- Exercise details: Reproduce the source text of all the data below word for word, leaving out the pictures.

Material provided below:

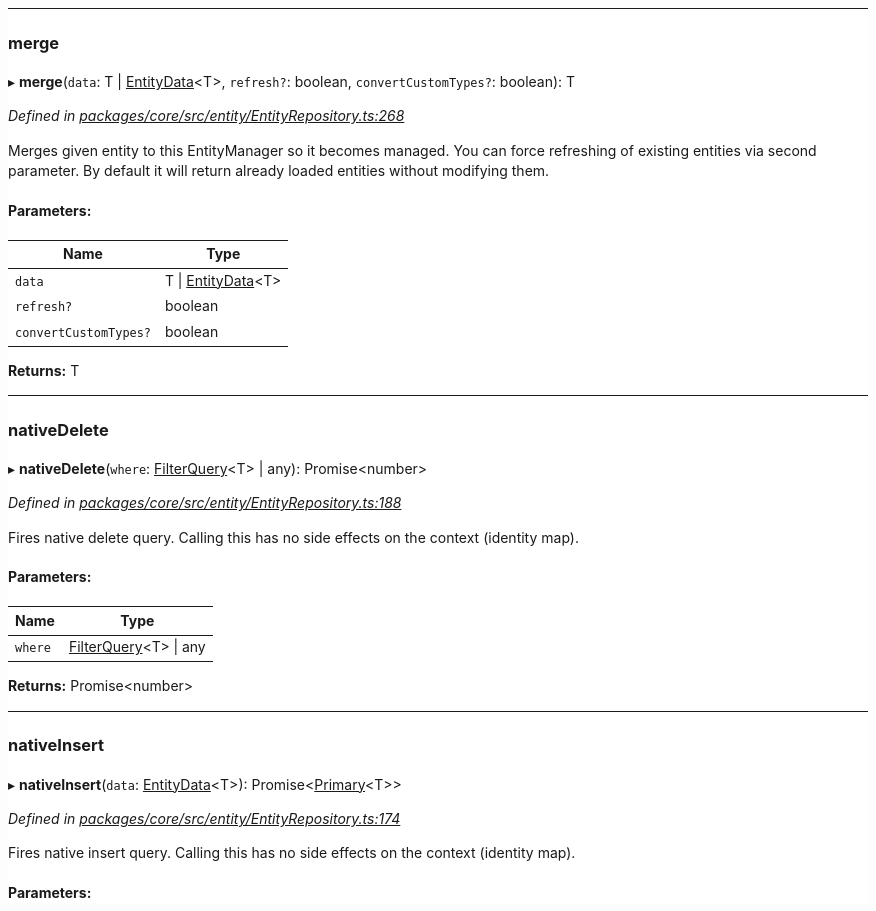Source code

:___

### merge

▸ **merge**(`data`: T \| [EntityData](../index.md#entitydata)&#60;T>, `refresh?`: boolean, `convertCustomTypes?`: boolean): T

*Defined in [packages/core/src/entity/EntityRepository.ts:268](https://github.com/mikro-orm/mikro-orm/blob/4249b052e/packages/core/src/entity/EntityRepository.ts#L268)*

Merges given entity to this EntityManager so it becomes managed. You can force refreshing of existing entities
via second parameter. By default it will return already loaded entities without modifying them.

#### Parameters:

Name | Type |
------ | ------ |
`data` | T \| [EntityData](../index.md#entitydata)&#60;T> |
`refresh?` | boolean |
`convertCustomTypes?` | boolean |

**Returns:** T

___

### nativeDelete

▸ **nativeDelete**(`where`: [FilterQuery](../index.md#filterquery)&#60;T> \| any): Promise&#60;number>

*Defined in [packages/core/src/entity/EntityRepository.ts:188](https://github.com/mikro-orm/mikro-orm/blob/4249b052e/packages/core/src/entity/EntityRepository.ts#L188)*

Fires native delete query. Calling this has no side effects on the context (identity map).

#### Parameters:

Name | Type |
------ | ------ |
`where` | [FilterQuery](../index.md#filterquery)&#60;T> \| any |

**Returns:** Promise&#60;number>

___

### nativeInsert

▸ **nativeInsert**(`data`: [EntityData](../index.md#entitydata)&#60;T>): Promise&#60;[Primary](../index.md#primary)&#60;T>>

*Defined in [packages/core/src/entity/EntityRepository.ts:174](https://github.com/mikro-orm/mikro-orm/blob/4249b052e/packages/core/src/entity/EntityRepository.ts#L174)*

Fires native insert query. Calling this has no side effects on the context (identity map).

#### Parameters:
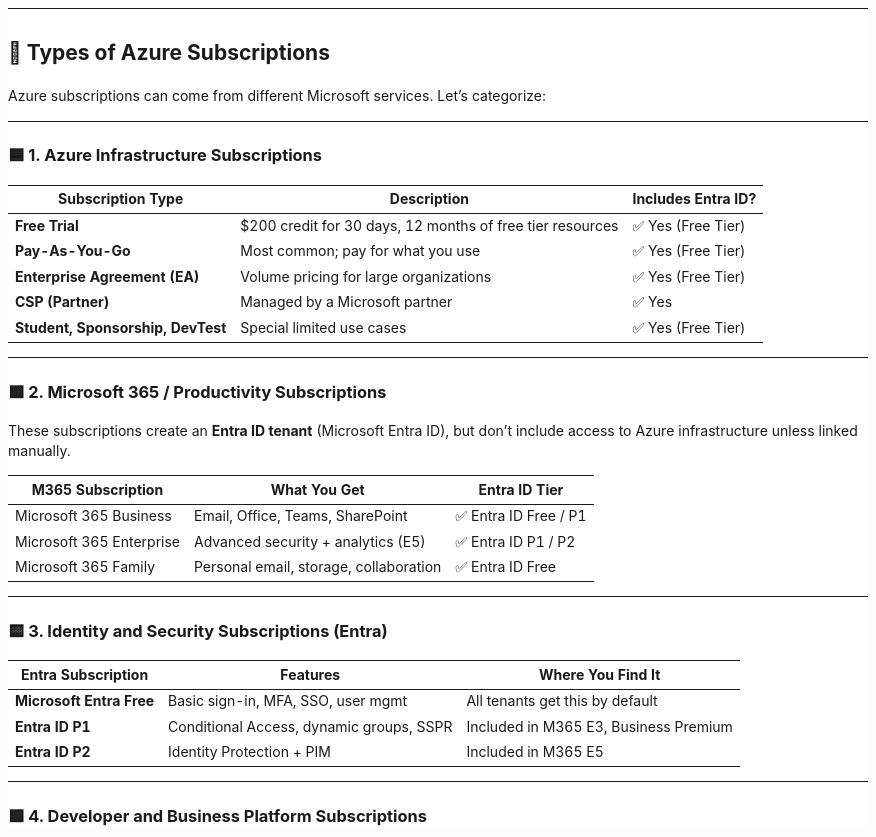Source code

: </div>

---

## 🧾 Types of Azure Subscriptions

Azure subscriptions can come from different Microsoft services. Let’s categorize:

---

### 🟦 1. **Azure Infrastructure Subscriptions**

| Subscription Type                 | Description                                                | Includes Entra ID? |
| --------------------------------- | ---------------------------------------------------------- | ------------------ |
| **Free Trial**                    | \$200 credit for 30 days, 12 months of free tier resources | ✅ Yes (Free Tier) |
| **Pay-As-You-Go**                 | Most common; pay for what you use                          | ✅ Yes (Free Tier) |
| **Enterprise Agreement (EA)**     | Volume pricing for large organizations                     | ✅ Yes (Free Tier) |
| **CSP (Partner)**                 | Managed by a Microsoft partner                             | ✅ Yes             |
| **Student, Sponsorship, DevTest** | Special limited use cases                                  | ✅ Yes (Free Tier) |

---

### 🟩 2. **Microsoft 365 / Productivity Subscriptions**

These subscriptions create an **Entra ID tenant** (Microsoft Entra ID), but don’t include access to Azure infrastructure unless linked manually.

| M365 Subscription        | What You Get                           | Entra ID Tier         |
| ------------------------ | -------------------------------------- | --------------------- |
| Microsoft 365 Business   | Email, Office, Teams, SharePoint       | ✅ Entra ID Free / P1 |
| Microsoft 365 Enterprise | Advanced security + analytics (E5)     | ✅ Entra ID P1 / P2   |
| Microsoft 365 Family     | Personal email, storage, collaboration | ✅ Entra ID Free      |

---

### 🟨 3. **Identity and Security Subscriptions (Entra)**

| Entra Subscription       | Features                                 | Where You Find It                     |
| ------------------------ | ---------------------------------------- | ------------------------------------- |
| **Microsoft Entra Free** | Basic sign-in, MFA, SSO, user mgmt       | All tenants get this by default       |
| **Entra ID P1**          | Conditional Access, dynamic groups, SSPR | Included in M365 E3, Business Premium |
| **Entra ID P2**          | Identity Protection + PIM                | Included in M365 E5                   |

---

### 🟪 4. **Developer and Business Platform Subscriptions**
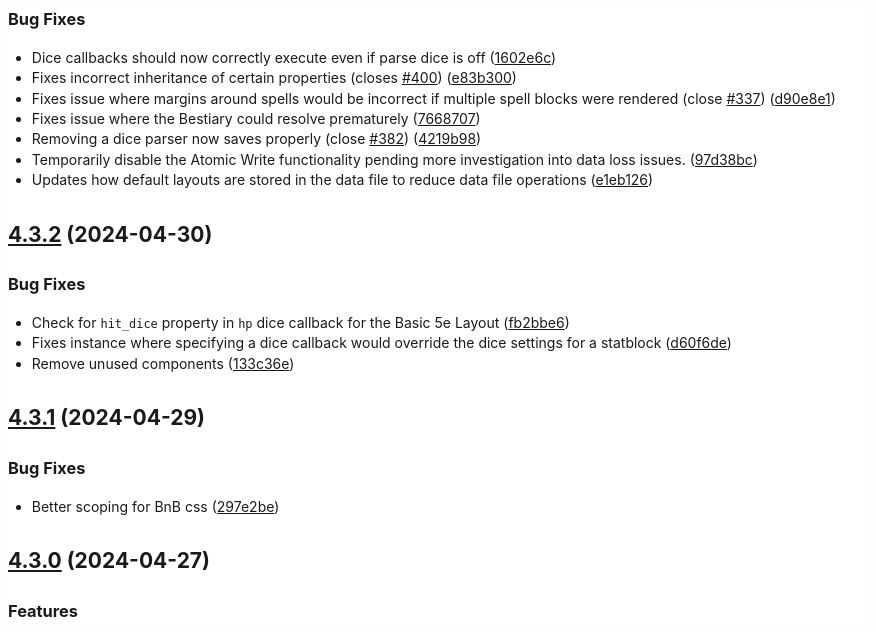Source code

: 
### Bug Fixes

* Dice callbacks should now correctly execute even if parse dice is off ([1602e6c](https://github.com/javalent/fantasy-statblocks/commit/1602e6ca02effbacf12fb3c8a060b51dde2e60e6))
* Fixes incorrect inheritance of certain properties (closes [#400](https://github.com/javalent/fantasy-statblocks/issues/400)) ([e83b300](https://github.com/javalent/fantasy-statblocks/commit/e83b30011bea0fa3002ee630ec2f423cc4723c52))
* Fixes issue where margins around spells would be incorrect if multiple spell blocks were rendered (close [#337](https://github.com/javalent/fantasy-statblocks/issues/337)) ([d90e8e1](https://github.com/javalent/fantasy-statblocks/commit/d90e8e196b6c8a51067a0a1b18a9f81ba22c0f57))
* Fixes issue where the Bestiary could resolve prematurely ([7668707](https://github.com/javalent/fantasy-statblocks/commit/7668707ab337457dd74c478edf38494f93f1fb2a))
* Removing a dice parser now saves properly (close [#382](https://github.com/javalent/fantasy-statblocks/issues/382)) ([4219b98](https://github.com/javalent/fantasy-statblocks/commit/4219b983d84b96268a4a09252ab8d8e766b1b257))
* Temporarily disable the Atomic Write functionality pending more investigation into data loss issues. ([97d38bc](https://github.com/javalent/fantasy-statblocks/commit/97d38bc1dcb579f16231a935aa6948b8394e5acc))
* Updates how default layouts are stored in the data file to reduce data file operations ([e1eb126](https://github.com/javalent/fantasy-statblocks/commit/e1eb1267959d70ebf3942927a5fbfa0f2516c582))

## [4.3.2](https://github.com/javalent/fantasy-statblocks/compare/4.3.1...4.3.2) (2024-04-30)


### Bug Fixes

* Check for `hit_dice` property in `hp` dice callback for the Basic 5e Layout ([fb2bbe6](https://github.com/javalent/fantasy-statblocks/commit/fb2bbe6672c23681c8ab970a6d926aacccbcee93))
* Fixes instance where specifying a dice callback would override the dice settings for a statblock ([d60f6de](https://github.com/javalent/fantasy-statblocks/commit/d60f6def9c442d1077b2fdf318b256c95c35700d))
* Remove unused components ([133c36e](https://github.com/javalent/fantasy-statblocks/commit/133c36eaec4c0e920933e00e410415ca47d18ebe))

## [4.3.1](https://github.com/javalent/fantasy-statblocks/compare/4.3.0...4.3.1) (2024-04-29)


### Bug Fixes

* Better scoping for BnB css ([297e2be](https://github.com/javalent/fantasy-statblocks/commit/297e2be8415979ce86b9cfe127e53a76a59880df))

## [4.3.0](https://github.com/javalent/fantasy-statblocks/compare/4.2.4...4.3.0) (2024-04-27)


### Features
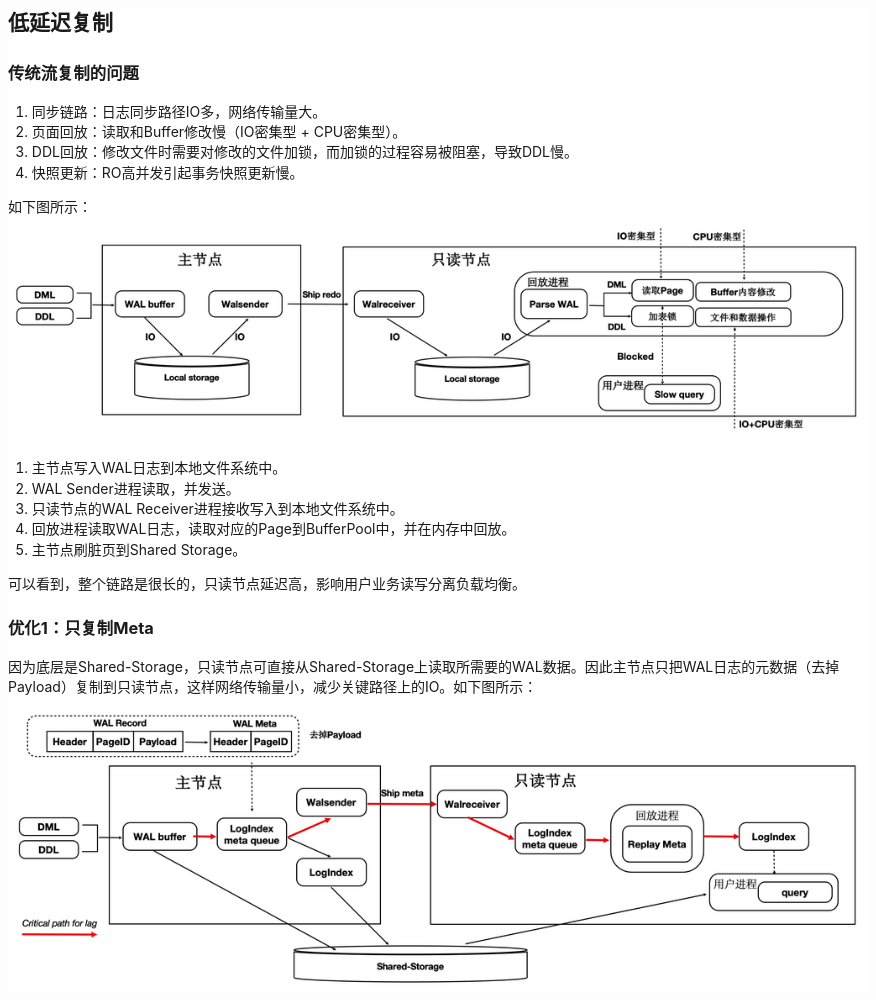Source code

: ## 低延迟复制

### 传统流复制的问题

1. 同步链路：日志同步路径IO多，网络传输量大。
1. 页面回放：读取和Buffer修改慢（IO密集型 + CPU密集型）。
1. DDL回放：修改文件时需要对修改的文件加锁，而加锁的过程容易被阻塞，导致DDL慢。
1. 快照更新：RO高并发引起事务快照更新慢。

如下图所示：
![image.png](pic/11_issues_of_conventional_streaming_replication.png)

1. 主节点写入WAL日志到本地文件系统中。
1. WAL Sender进程读取，并发送。
1. 只读节点的WAL Receiver进程接收写入到本地文件系统中。
1. 回放进程读取WAL日志，读取对应的Page到BufferPool中，并在内存中回放。
1. 主节点刷脏页到Shared Storage。

可以看到，整个链路是很长的，只读节点延迟高，影响用户业务读写分离负载均衡。

### 优化1：只复制Meta

因为底层是Shared-Storage，只读节点可直接从Shared-Storage上读取所需要的WAL数据。因此主节点只把WAL日志的元数据（去掉Payload）复制到只读节点，这样网络传输量小，减少关键路径上的IO。如下图所示：  
![image.png](pic/12_Replicate_only_metadata_of_WAL_records.png)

End of Material provided.

- Task result:
Source code

:___

### merge

▸ **merge**(`data`: T \| [EntityData](../index.md#entitydata)&#60;T>, `refresh?`: boolean, `convertCustomTypes?`: boolean): T

*Defined in [packages/core/src/entity/EntityRepository.ts:268](https://github.com/mikro-orm/mikro-orm/blob/4249b052e/packages/core/src/entity/EntityRepository.ts#L268)*

Merges given entity to this EntityManager so it becomes managed. You can force refreshing of existing entities
via second parameter. By default it will return already loaded entities without modifying them.

#### Parameters:

Name | Type |
------ | ------ |
`data` | T \| [EntityData](../index.md#entitydata)&#60;T> |
`refresh?` | boolean |
`convertCustomTypes?` | boolean |

**Returns:** T

___

### nativeDelete

▸ **nativeDelete**(`where`: [FilterQuery](../index.md#filterquery)&#60;T> \| any): Promise&#60;number>

*Defined in [packages/core/src/entity/EntityRepository.ts:188](https://github.com/mikro-orm/mikro-orm/blob/4249b052e/packages/core/src/entity/EntityRepository.ts#L188)*

Fires native delete query. Calling this has no side effects on the context (identity map).

#### Parameters:

Name | Type |
------ | ------ |
`where` | [FilterQuery](../index.md#filterquery)&#60;T> \| any |

**Returns:** Promise&#60;number>

___

### nativeInsert

▸ **nativeInsert**(`data`: [EntityData](../index.md#entitydata)&#60;T>): Promise&#60;[Primary](../index.md#primary)&#60;T>>

*Defined in [packages/core/src/entity/EntityRepository.ts:174](https://github.com/mikro-orm/mikro-orm/blob/4249b052e/packages/core/src/entity/EntityRepository.ts#L174)*

Fires native insert query. Calling this has no side effects on the context (identity map).

#### Parameters:
Source code

: </div>

---

## 🧾 Types of Azure Subscriptions

Azure subscriptions can come from different Microsoft services. Let’s categorize:

---

### 🟦 1. **Azure Infrastructure Subscriptions**

| Subscription Type                 | Description                                                | Includes Entra ID? |
| --------------------------------- | ---------------------------------------------------------- | ------------------ |
| **Free Trial**                    | \$200 credit for 30 days, 12 months of free tier resources | ✅ Yes (Free Tier) |
| **Pay-As-You-Go**                 | Most common; pay for what you use                          | ✅ Yes (Free Tier) |
| **Enterprise Agreement (EA)**     | Volume pricing for large organizations                     | ✅ Yes (Free Tier) |
| **CSP (Partner)**                 | Managed by a Microsoft partner                             | ✅ Yes             |
| **Student, Sponsorship, DevTest** | Special limited use cases                                  | ✅ Yes (Free Tier) |

---

### 🟩 2. **Microsoft 365 / Productivity Subscriptions**

These subscriptions create an **Entra ID tenant** (Microsoft Entra ID), but don’t include access to Azure infrastructure unless linked manually.

| M365 Subscription        | What You Get                           | Entra ID Tier         |
| ------------------------ | -------------------------------------- | --------------------- |
| Microsoft 365 Business   | Email, Office, Teams, SharePoint       | ✅ Entra ID Free / P1 |
| Microsoft 365 Enterprise | Advanced security + analytics (E5)     | ✅ Entra ID P1 / P2   |
| Microsoft 365 Family     | Personal email, storage, collaboration | ✅ Entra ID Free      |

---

### 🟨 3. **Identity and Security Subscriptions (Entra)**

| Entra Subscription       | Features                                 | Where You Find It                     |
| ------------------------ | ---------------------------------------- | ------------------------------------- |
| **Microsoft Entra Free** | Basic sign-in, MFA, SSO, user mgmt       | All tenants get this by default       |
| **Entra ID P1**          | Conditional Access, dynamic groups, SSPR | Included in M365 E3, Business Premium |
| **Entra ID P2**          | Identity Protection + PIM                | Included in M365 E5                   |

---

### 🟪 4. **Developer and Business Platform Subscriptions**
Source code

: 
### Bug Fixes

* Dice callbacks should now correctly execute even if parse dice is off ([1602e6c](https://github.com/javalent/fantasy-statblocks/commit/1602e6ca02effbacf12fb3c8a060b51dde2e60e6))
* Fixes incorrect inheritance of certain properties (closes [#400](https://github.com/javalent/fantasy-statblocks/issues/400)) ([e83b300](https://github.com/javalent/fantasy-statblocks/commit/e83b30011bea0fa3002ee630ec2f423cc4723c52))
* Fixes issue where margins around spells would be incorrect if multiple spell blocks were rendered (close [#337](https://github.com/javalent/fantasy-statblocks/issues/337)) ([d90e8e1](https://github.com/javalent/fantasy-statblocks/commit/d90e8e196b6c8a51067a0a1b18a9f81ba22c0f57))
* Fixes issue where the Bestiary could resolve prematurely ([7668707](https://github.com/javalent/fantasy-statblocks/commit/7668707ab337457dd74c478edf38494f93f1fb2a))
* Removing a dice parser now saves properly (close [#382](https://github.com/javalent/fantasy-statblocks/issues/382)) ([4219b98](https://github.com/javalent/fantasy-statblocks/commit/4219b983d84b96268a4a09252ab8d8e766b1b257))
* Temporarily disable the Atomic Write functionality pending more investigation into data loss issues. ([97d38bc](https://github.com/javalent/fantasy-statblocks/commit/97d38bc1dcb579f16231a935aa6948b8394e5acc))
* Updates how default layouts are stored in the data file to reduce data file operations ([e1eb126](https://github.com/javalent/fantasy-statblocks/commit/e1eb1267959d70ebf3942927a5fbfa0f2516c582))

## [4.3.2](https://github.com/javalent/fantasy-statblocks/compare/4.3.1...4.3.2) (2024-04-30)


### Bug Fixes

* Check for `hit_dice` property in `hp` dice callback for the Basic 5e Layout ([fb2bbe6](https://github.com/javalent/fantasy-statblocks/commit/fb2bbe6672c23681c8ab970a6d926aacccbcee93))
* Fixes instance where specifying a dice callback would override the dice settings for a statblock ([d60f6de](https://github.com/javalent/fantasy-statblocks/commit/d60f6def9c442d1077b2fdf318b256c95c35700d))
* Remove unused components ([133c36e](https://github.com/javalent/fantasy-statblocks/commit/133c36eaec4c0e920933e00e410415ca47d18ebe))

## [4.3.1](https://github.com/javalent/fantasy-statblocks/compare/4.3.0...4.3.1) (2024-04-29)


### Bug Fixes

* Better scoping for BnB css ([297e2be](https://github.com/javalent/fantasy-statblocks/commit/297e2be8415979ce86b9cfe127e53a76a59880df))

## [4.3.0](https://github.com/javalent/fantasy-statblocks/compare/4.2.4...4.3.0) (2024-04-27)


### Features
Source code

: ## 低延迟复制

### 传统流复制的问题

1. 同步链路：日志同步路径IO多，网络传输量大。
1. 页面回放：读取和Buffer修改慢（IO密集型 + CPU密集型）。
1. DDL回放：修改文件时需要对修改的文件加锁，而加锁的过程容易被阻塞，导致DDL慢。
1. 快照更新：RO高并发引起事务快照更新慢。

如下图所示：
![image.png](pic/11_issues_of_conventional_streaming_replication.png)

1. 主节点写入WAL日志到本地文件系统中。
1. WAL Sender进程读取，并发送。
1. 只读节点的WAL Receiver进程接收写入到本地文件系统中。
1. 回放进程读取WAL日志，读取对应的Page到BufferPool中，并在内存中回放。
1. 主节点刷脏页到Shared Storage。

可以看到，整个链路是很长的，只读节点延迟高，影响用户业务读写分离负载均衡。

### 优化1：只复制Meta

因为底层是Shared-Storage，只读节点可直接从Shared-Storage上读取所需要的WAL数据。因此主节点只把WAL日志的元数据（去掉Payload）复制到只读节点，这样网络传输量小，减少关键路径上的IO。如下图所示：  
![image.png](pic/12_Replicate_only_metadata_of_WAL_records.png)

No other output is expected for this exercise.